Hugging Face: An Introduction
As presented in Tunstall et al: Natural Language Processing with Transformers
Hugging Face was a solution to the problem of applying a new machine learning architecture to a new task. Typically that would involve:
Implement the model architecture in code (PyTorch,TensorFlow).
Load the pretrained weights (if available) from a random server.
Preprocess the inputs, pass them through the model, apply some task-specific post-processing.
Implement data loaders and define loss functions and optimizers to train the model.
It might take days of engineering to adapt a new model, even if the researchers had released their code.
Hugging Face tackles this by providing a common API to a wide range of transformer models, as well as code and tools to adapt them to new use-cases. It integrates with TensorFlow, PyTorch etc.
It provides task-specific ‘heads’ so you can fine-tune transformers on down-stream tasks such as classification, NER, QA etc, together with modules to train them.
Introduction to the Library
Hugging Face Transformers has a layered API which allows you to interact with the library at different levels of abstraction.
The highest level API is the pipeline API which abstracts away all the steps needed to convert raw text into a set of predictions from a fine-tuned model.
We instantiate a pipeline by providing the name of the task we are interested in.
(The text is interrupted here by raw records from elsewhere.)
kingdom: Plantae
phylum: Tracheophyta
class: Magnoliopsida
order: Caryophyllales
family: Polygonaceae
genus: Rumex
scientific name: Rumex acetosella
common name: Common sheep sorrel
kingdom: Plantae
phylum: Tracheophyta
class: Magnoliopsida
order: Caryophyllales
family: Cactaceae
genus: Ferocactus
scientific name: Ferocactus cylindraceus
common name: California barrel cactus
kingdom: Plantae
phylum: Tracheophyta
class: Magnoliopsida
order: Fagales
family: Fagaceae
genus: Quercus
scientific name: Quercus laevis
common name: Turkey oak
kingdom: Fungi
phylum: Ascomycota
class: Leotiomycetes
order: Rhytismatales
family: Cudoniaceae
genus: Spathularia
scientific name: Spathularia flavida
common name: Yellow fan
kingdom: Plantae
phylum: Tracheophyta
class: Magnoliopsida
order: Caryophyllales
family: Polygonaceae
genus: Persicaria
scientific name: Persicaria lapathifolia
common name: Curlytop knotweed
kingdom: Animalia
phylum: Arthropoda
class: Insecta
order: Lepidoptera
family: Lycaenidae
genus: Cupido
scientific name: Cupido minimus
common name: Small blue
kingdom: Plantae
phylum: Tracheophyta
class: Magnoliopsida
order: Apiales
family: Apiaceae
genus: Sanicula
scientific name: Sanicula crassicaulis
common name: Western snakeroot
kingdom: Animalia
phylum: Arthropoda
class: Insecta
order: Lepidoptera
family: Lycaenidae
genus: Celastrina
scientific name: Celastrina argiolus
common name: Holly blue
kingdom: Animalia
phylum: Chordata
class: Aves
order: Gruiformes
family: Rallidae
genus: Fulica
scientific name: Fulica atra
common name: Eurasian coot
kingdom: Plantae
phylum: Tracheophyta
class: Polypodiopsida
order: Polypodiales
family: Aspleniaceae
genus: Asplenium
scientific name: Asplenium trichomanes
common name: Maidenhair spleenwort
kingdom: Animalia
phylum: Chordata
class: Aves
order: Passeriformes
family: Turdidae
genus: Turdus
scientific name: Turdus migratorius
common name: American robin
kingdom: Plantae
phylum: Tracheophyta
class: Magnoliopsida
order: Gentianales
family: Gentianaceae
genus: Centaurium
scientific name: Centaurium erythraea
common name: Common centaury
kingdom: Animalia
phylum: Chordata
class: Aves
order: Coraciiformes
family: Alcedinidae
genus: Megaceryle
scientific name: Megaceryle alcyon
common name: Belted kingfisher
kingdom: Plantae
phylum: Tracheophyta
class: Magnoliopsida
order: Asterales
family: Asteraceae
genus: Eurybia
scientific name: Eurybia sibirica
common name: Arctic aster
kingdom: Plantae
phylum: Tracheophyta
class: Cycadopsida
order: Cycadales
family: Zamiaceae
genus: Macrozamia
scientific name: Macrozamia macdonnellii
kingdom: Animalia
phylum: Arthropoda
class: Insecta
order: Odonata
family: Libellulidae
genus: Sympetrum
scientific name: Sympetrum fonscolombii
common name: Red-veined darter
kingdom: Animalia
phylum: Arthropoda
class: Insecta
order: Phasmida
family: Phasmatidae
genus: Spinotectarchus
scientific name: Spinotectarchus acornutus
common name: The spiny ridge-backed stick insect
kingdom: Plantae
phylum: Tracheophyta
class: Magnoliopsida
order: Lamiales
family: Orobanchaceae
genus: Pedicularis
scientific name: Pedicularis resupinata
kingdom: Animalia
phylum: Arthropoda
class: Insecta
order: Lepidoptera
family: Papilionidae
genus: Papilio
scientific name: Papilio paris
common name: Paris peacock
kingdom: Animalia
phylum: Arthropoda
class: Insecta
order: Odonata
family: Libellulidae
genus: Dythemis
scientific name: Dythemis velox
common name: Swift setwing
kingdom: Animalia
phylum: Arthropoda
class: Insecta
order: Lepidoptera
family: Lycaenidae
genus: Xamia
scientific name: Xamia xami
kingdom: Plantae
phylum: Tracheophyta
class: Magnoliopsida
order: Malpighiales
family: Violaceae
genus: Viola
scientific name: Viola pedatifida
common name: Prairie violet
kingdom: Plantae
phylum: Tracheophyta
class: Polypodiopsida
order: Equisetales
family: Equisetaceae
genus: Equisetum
For example:
from transformers import pipeline
import pandas as pd
text = "my sample text, I love it!"
classifier = pipeline("sentiment-analysis")
ner_tagger = pipeline("ner", aggregation_strategy="simple")
sentiment = classifier(text)
sentiment_df = pd.DataFrame.from_records(sentiment)
ner_tags = ner_tagger(text)
entity_df = pd.DataFrame.from_records(ner_tags)
There will be a default model, fine-tuned for the task. In the sentiment analysis case the Standford sentiment treebank.
Once we have a pipeline we can make a prediction. Each pipeline takes a string, or list of strings as input and returns a list of predictions. The prediction is a Python dictionary. We can use pandas, as above, to display our predictions as a nice data frame.
Pipelines are also shown for question answering, summarisation, translation, and text generation.
These initial demos are all using publicly available, fine-tuned models (often the default one, though the model can be easily overrided when calling the pipeline
method. Generally though you’ll want to fine-tune on your own data, which is what the book focuses on.
The Hugging Face Ecosystem
There is now a whole ecosystem around Hugging Face with many libraries and tools. There are two main parts:
A family of libraries that provide the code.
The Hub provides the pretrained weights, datasets, evaluation metrics etc.
The hub contains over 10,000 models, ie pretrained model weights. Beyond that it includes the Tokenizers library that lets us load a tokenizer in the same way as we load model weights.
The Datasets library provides a standard interface for thousands of datasets from the Hub.
The Datasets library manages RAM use through memory mapping, and is interoperable with NumPy and Pandas.
The Datasets library provides scripts for many metrics too.